Further, some authors have proposed that meniscus injuries or resections on the lateral side have worse long-term outcomes than on the medial side [4, 6]. This may be a rationale for the study data showing substantial cartilage degeneration to affect the lateral compartment almost two times more often than the medial compartment. However, another study [2] found only medial and not lateral meniscectomy to be associated with the onset of KOA. In a recent review by van Meer et al. [40] the evidence for the association of lateral meniscectomy and tibiofemoral OA was described as conflicting. As the higher prevalence of substantial cartilage degeneration on the lateral side may be explained by a variety of other factors related to football exposure, previous injury or morphological characteristics, more evidence is needed to shed light on this issue.

Finally, regression analysis demonstrated leg dominance to be an important factor for long-term outcomes. While knee injuries were distributed equally among both legs, only non-striking legs were significantly more likely to present with substantial chondral and meniscal loss, while striking injured legs showed no significant risk increase. These results extend previous findings by Kranjc et al. [21], who reported retired male football players to suffer more injuries and experience more KOA-related symptoms on their non-striking leg. These differences in long-term outcomes may be explained by higher biomechanical loads acting on the non-striking leg, such as rotational strain during kicking, eccentric landing forces and impact during tackles [21]. Therefore, adequate rehabilitation programmes and sufficient recovery time may be particularly important for injured weight-bearing legs, and leg dominance should be taken into account for return to sport protocols.

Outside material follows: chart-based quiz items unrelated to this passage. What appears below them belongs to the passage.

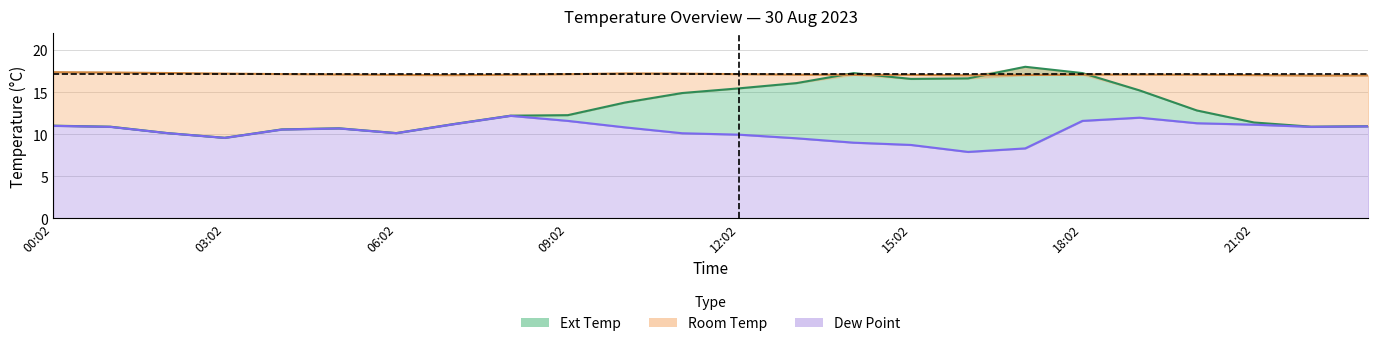

Reading right to left, extract all data points from this chart.

Ext Temp: 23:02=10.9	22:02=10.9	21:02=11.4	20:02=12.8	19:02=15.2	18:02=17.2	17:02=18.0	16:02=16.6	15:02=16.6	14:02=17.2	13:02=16.1	12:02=15.4	11:02=14.9	10:02=13.8	09:02=12.2	08:02=12.2	07:02=11.2	06:02=10.1	05:02=10.7	04:02=10.6	03:02=9.6	02:02=10.1	01:02=10.9	00:02=11.0
Room Temp: 23:02=17.0	22:02=17.0	21:02=17.0	20:02=17.1	19:02=17.1	18:02=17.1	17:02=17.0	16:02=17.0	15:02=17.0	14:02=17.0	13:02=17.1	12:02=17.1	11:02=17.2	10:02=17.2	09:02=17.1	08:02=17.1	07:02=17.0	06:02=17.0	05:02=17.1	04:02=17.1	03:02=17.2	02:02=17.3	01:02=17.3	00:02=17.4
Dew Point: 23:02=10.9	22:02=10.9	21:02=11.1	20:02=11.3	19:02=11.9	18:02=11.6	17:02=8.3	16:02=7.9	15:02=8.7	14:02=9.0	13:02=9.5	12:02=9.9	11:02=10.1	10:02=10.8	09:02=11.6	08:02=12.2	07:02=11.2	06:02=10.1	05:02=10.7	04:02=10.5	03:02=9.6	02:02=10.1	01:02=10.9	00:02=11.0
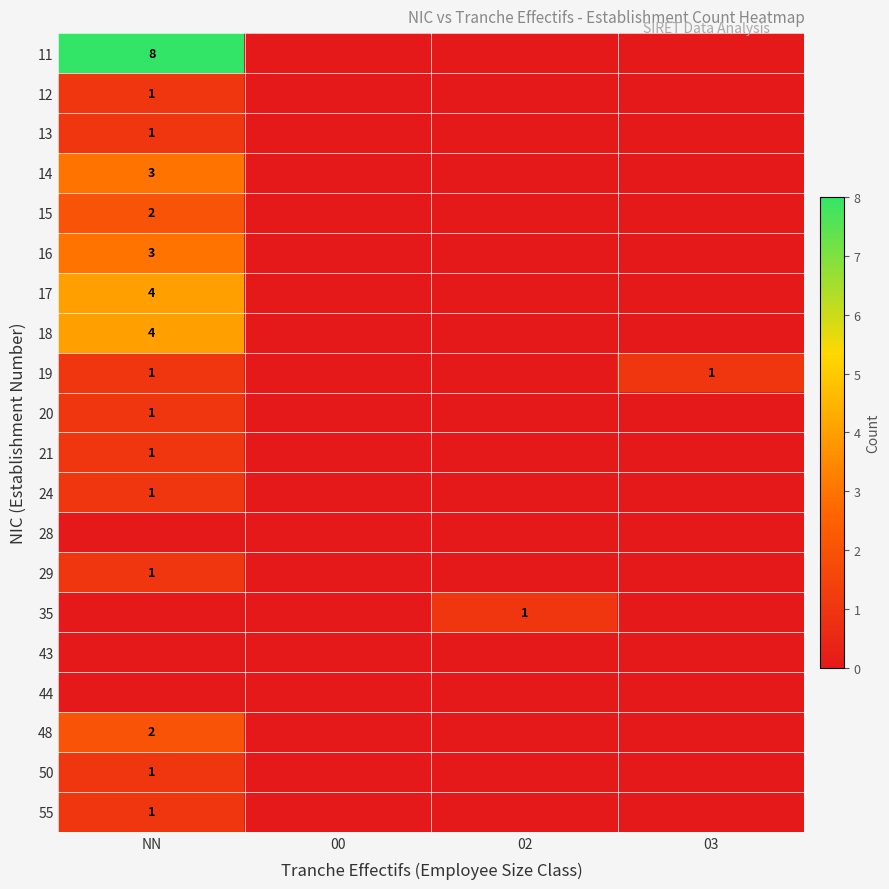

At how many categories does at least one series exceed 1?

1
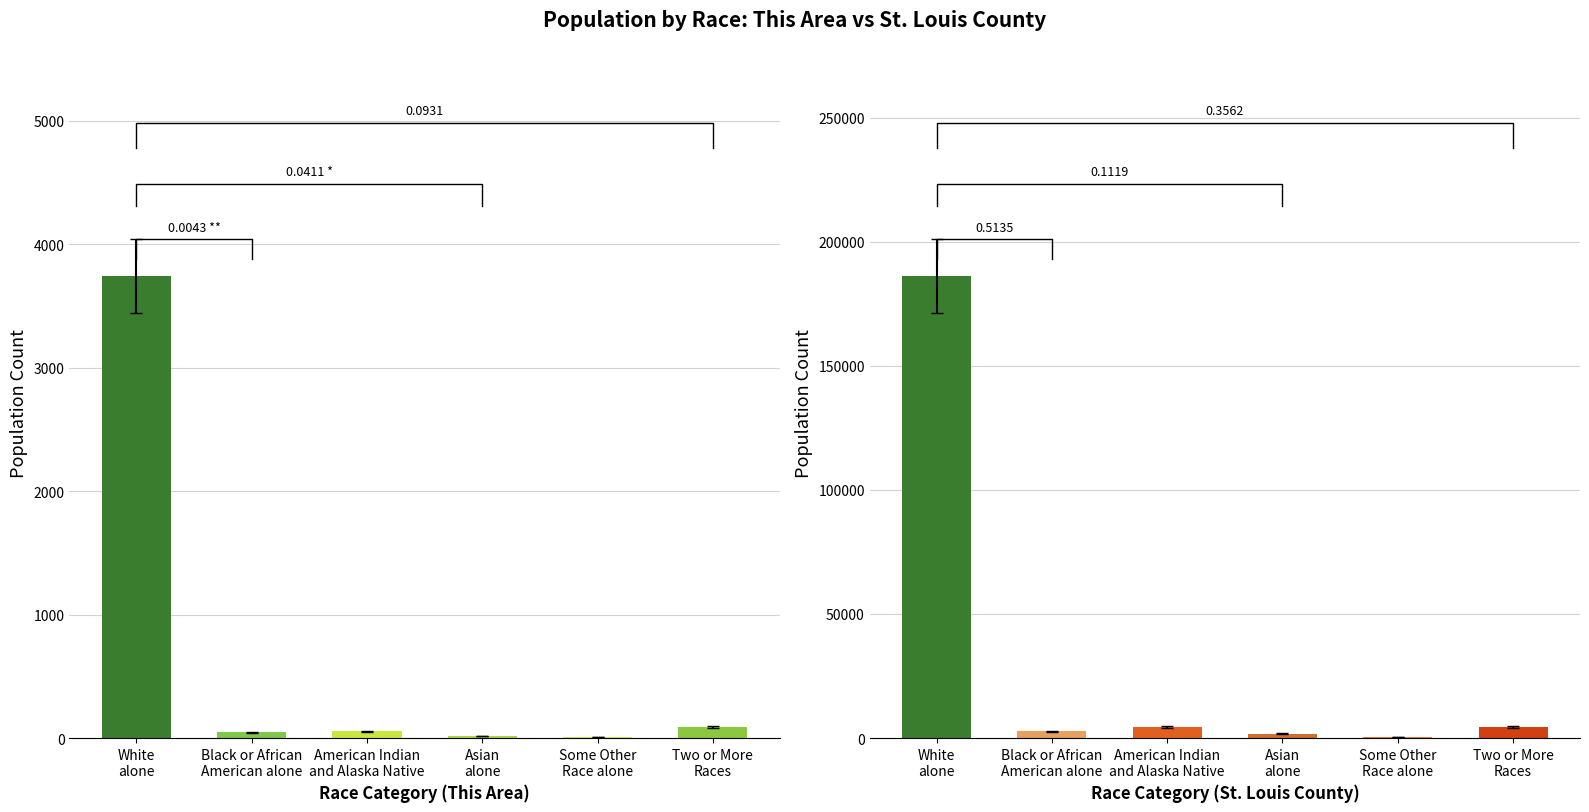

What is the sum of the This Area values at Black or African
American alone and American Indian
and Alaska Native?

101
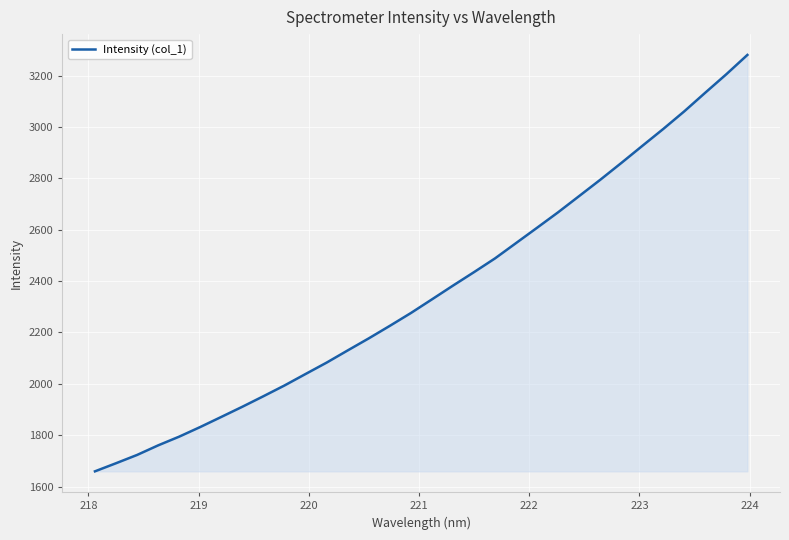

What is the maximum value shown in the chart?

3280.5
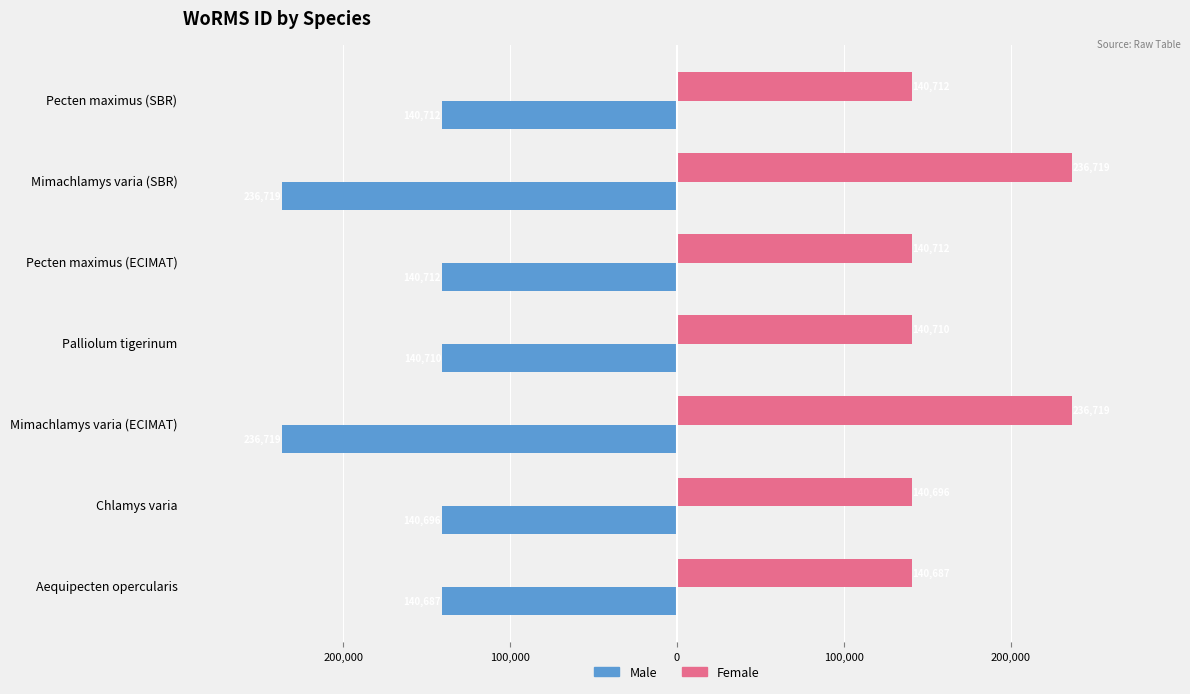

What are all the series names shown in the legend?

Male, Female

This study has several limitations. First, KOA prevalence rates likely overestimate true values in this population as the low response rate (20%) may have led to sampling bias. However, reported prevalence rates were in line with results from studies with retired male football players. Further, when comparing KOOS scores between football players and the general population, the control group was not matched to the study population. Therefore, the reported differences may be partly attributable to differences between the German and Swedish population. Further, injury data were recorded retrospectively; therefore, a recall bias is possible and pre-injury data on cartilage and meniscus status are lacking. However, injury data collection was carried out using detailed semi-structured interviews to aid accurate recall. Finally, this study focused on tibiofemoral cartilage status only‘; therefore, future studies focusing on patellofemoral cartilage status, and its relation to symptoms, injuries and football exposure are warranted.

Conclusion

Serious degenerative changes were found in a high number of former elite female football players knees as soon as 10 years after their professional career with a significant impact on their QOL. The main clinical implications of our findings are (a) preserving meniscal function is key to improve long-term knee health, i.e. repair over removal; (b) allowing sufficient recovery time is especially important for injuries affecting the weight bearing leg and (c) active female football players need to be further encouraged to include effective knee injury prevention programs in their training regime.